** DOCUMENT TEXT follows **
It's Thursday, Aug. 15, and to beat the weekend traffic, my wife and I are making the evening drive to Stevenson Ranch, in Santa Clarita Valley, not far from the City of Angels.
We're staying with some dear friends who have a swank suburban home with a backyard pool. They also happen to have Humphrey Bogart's old bed in their guest room, and whether she did or not, I'm going to pretend Lauren Bacall slept in it too.
- Photos By Glen Starkey
- DOES WHATEVER A SPIDER CAN! This alleyway on the Warner Bros. lot is where Mary Jane Watson kissed an upside down Spider-Man, in Spider-Man (2002).
The missus of the house is a creative director at Warner Bros. Studios in Burbank, and she's promised us a private tour on Friday, so after a few drinks and some catching up, we're off to bed. Here's looking at you kid.
On Friday morning after a little homemade breakfast, the mister of the house piles us into the family van and drives us to Warner Bros. and his wife's office, and soon we're in fantasyland where the magic happens. Usually the tour would set us back $69 each and we'd be driven around on a tram, but we just walk onto the lot with our special badges, free to explore.
There's the water tower with the famed Warner Bros. logo. My friend points to a building and tells me that's where Clint Eastwood's office is and no we can't just "stop by and say hi."
I pause by for a selfie in front of Jackson, Mississippi's Municipal Court Building, which of course is actually about 1,852 miles east of here. All the buildings look like regular buildings until you open the door to go inside and discover the interior is only 5 feet deep.
You know that scene in Spider-Man (2002) when Spider-Man, aka Peter Parker (Tobey Maguire), has just saved Mary Jane Watson (Kirsten Dunst) from four thugs in an alleyway, and he's hanging upside down from a fire escape in the rain, and he says, "You have a knack for getting in trouble," and she says, "You have a knack for saving my life," and then to thank him "properly" she peels down his mask and kisses him? Yeah, I'm standing in that alleyway.
** End of DOCUMENT TEXT **
DIRECTIONS.
1. Set down the passage of the studio tour piece starting at "It's Thursday, Aug." and ending at "in Spider-Man (2002).", word for word.
2. Carry the studio tour piece forward from its final sentence, writing the next part in the same voice.
** RECORD EXTRACTS follows **
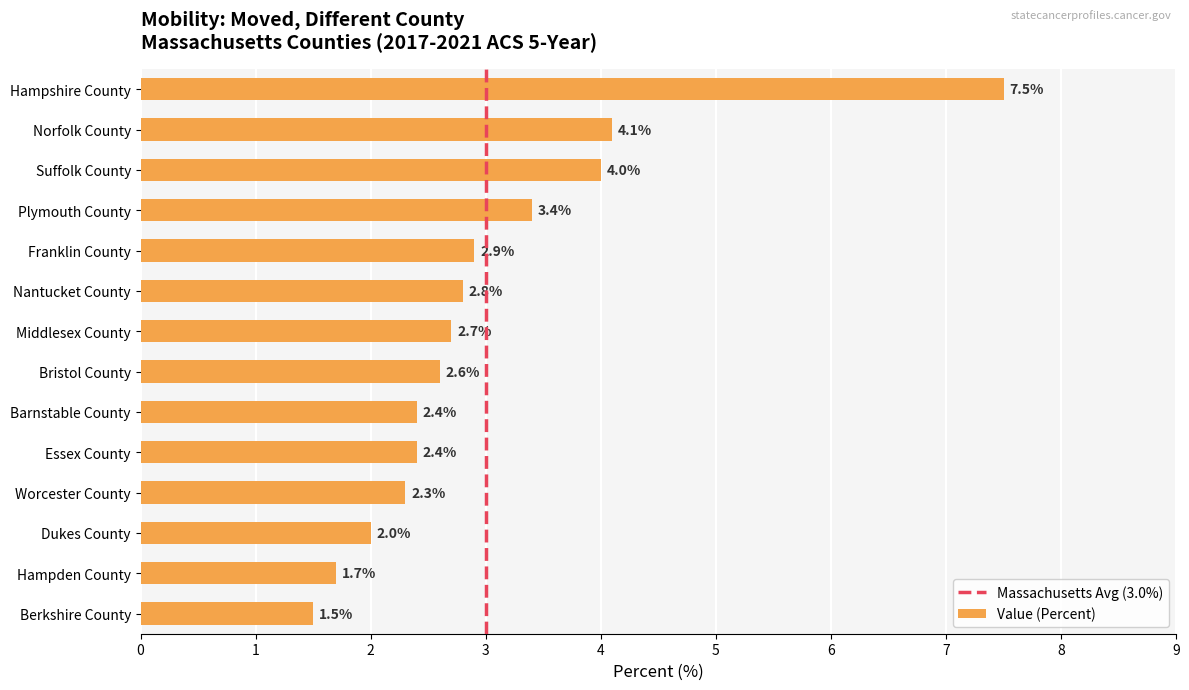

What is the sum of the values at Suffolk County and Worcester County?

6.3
** End of RECORD EXTRACTS **
** RECORD EXTRACTS follows **
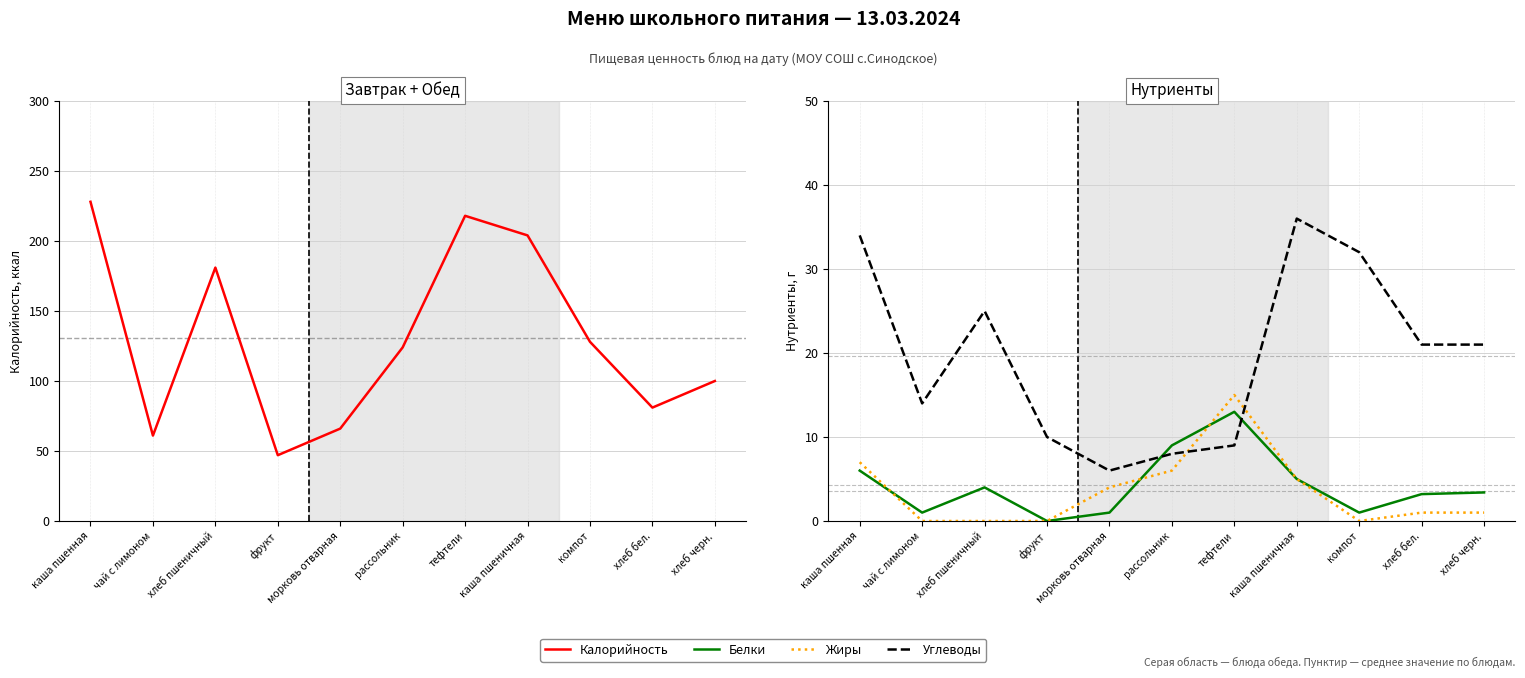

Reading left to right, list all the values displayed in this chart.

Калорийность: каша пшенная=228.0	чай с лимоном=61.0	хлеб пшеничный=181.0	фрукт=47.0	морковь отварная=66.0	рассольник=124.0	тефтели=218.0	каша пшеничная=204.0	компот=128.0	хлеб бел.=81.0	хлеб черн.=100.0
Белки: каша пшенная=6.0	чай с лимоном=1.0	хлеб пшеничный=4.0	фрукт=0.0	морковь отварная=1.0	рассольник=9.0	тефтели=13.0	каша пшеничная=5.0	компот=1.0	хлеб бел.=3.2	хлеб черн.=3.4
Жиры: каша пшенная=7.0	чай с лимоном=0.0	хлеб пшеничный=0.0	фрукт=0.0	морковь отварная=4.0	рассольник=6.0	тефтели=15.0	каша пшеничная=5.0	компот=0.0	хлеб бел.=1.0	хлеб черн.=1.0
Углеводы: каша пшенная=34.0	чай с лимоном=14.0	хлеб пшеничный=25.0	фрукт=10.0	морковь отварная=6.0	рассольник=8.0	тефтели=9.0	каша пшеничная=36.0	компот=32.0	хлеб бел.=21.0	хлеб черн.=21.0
** End of RECORD EXTRACTS **
ANSWERS IN ORDER.
1.
It's Thursday, Aug. 15, and to beat the weekend traffic, my wife and I are making the evening drive to Stevenson Ranch, in Santa Clarita Valley, not far from the City of Angels.
We're staying with some dear friends who have a swank suburban home with a backyard pool. They also happen to have Humphrey Bogart's old bed in their guest room, and whether she did or not, I'm going to pretend Lauren Bacall slept in it too.
- Photos By Glen Starkey
- DOES WHATEVER A SPIDER CAN! This alleyway on the Warner Bros. lot is where Mary Jane Watson kissed an upside down Spider-Man, in Spider-Man (2002).

2.
- Photos By Glen Starkey
- ALL YOU GOTTA DO IS TRUST ME Props from A Star Is Born (2018), including Jackson Maine's (Bradley Cooper) Hollywood Walk of Fame Star and fake concert posters, adorn a wall in the Script to Screen display.
"They had to plug Tobey Maguire's nose with cotton balls to keep him from drowning," my friend tells me. "To make rain look good on camera, the raindrops have to be huge."
I'm also informed that she can't get me some rope to recreate the kiss with my wife and me. Some friend, eh?
We wander through the various sets, which have appeared in hundreds of films and TV shows. They're like semi-blank canvases ready to be transformed as needed. We pass one shop front that says, "Quality Donuts" on the window and "Toy Store" on the door. Make up your mind, building!
One of the trams drives past us, and the tour guide points to another building and informs his tourists that it's the lone remaining building still standing from the Casablanca (1942) set.
"Of all the gin joints, in all the towns, in all the world, she walks into mine."
We walk over to the onsite museum to check out its current exhibition, the DC Universe. I get a photo sitting on Aquaman's throne and holding his trident because I'm nerdy like that (Aquaman, 2018). There are costumes and props and graphics on the walls. Deeper in the building, there's Wonder Woman (2017) stuff: more costumes, props, and even Steve Trevor's bitchin' motorcycle. There's also a Harry Potter display, and I especially like the Omnioculars that Ron Weasley (Rupert Grint) used to watch the 422nd Quidditch World Cup in Harry Potter and the Goblet of Fire (2005).
As we leave the museum to walk to the Script to Screen exhibit, we pass a courthouse façade used for the TV show Gotham (2014-2019), the café from La La Land (2016), and the town square from Gilmore Girls (2000-2007).
- Photos By Glen Starkey
- YER A WIZARD, HARRY Harry Potter's Hogwarts School of Witchcraft and Wizardry uniform is so close I could touch it ... but no touching!
Script to Screen shows how films and TV shows develop, and there're a lot of cool interactive displays. We see the set of The Big Bang Theory (2007-2019), props and costumes from A Star Is Born (2018), and some more photo opportunities. I get a picture holding an actual Academy Award statue—yes, it's quite heavy—and my wife and I get a photo in a specially lit interior set of one of the Lord of the Rings films. I discover the limits of my nerdom when I decline to wait in line to sit in front of a green screen on Batman's motorcycle to make a video of me careening through the streets. Zoom zoom! Maybe next time.
After I get a photo of my wife standing in front of Central Perk, the café from the TV show Friends (1994-2004), where you can actually buy coffee drinks, we exit through the gift shop, because even on a free employee-guided tour, Warner Bros. wants to give me a chance to buy something. Δ
Senior Staff Writer Glen Starkey is zooming his way back to Batman's motorcycle. Send a speeding ticket to firstname.lastname@example.org.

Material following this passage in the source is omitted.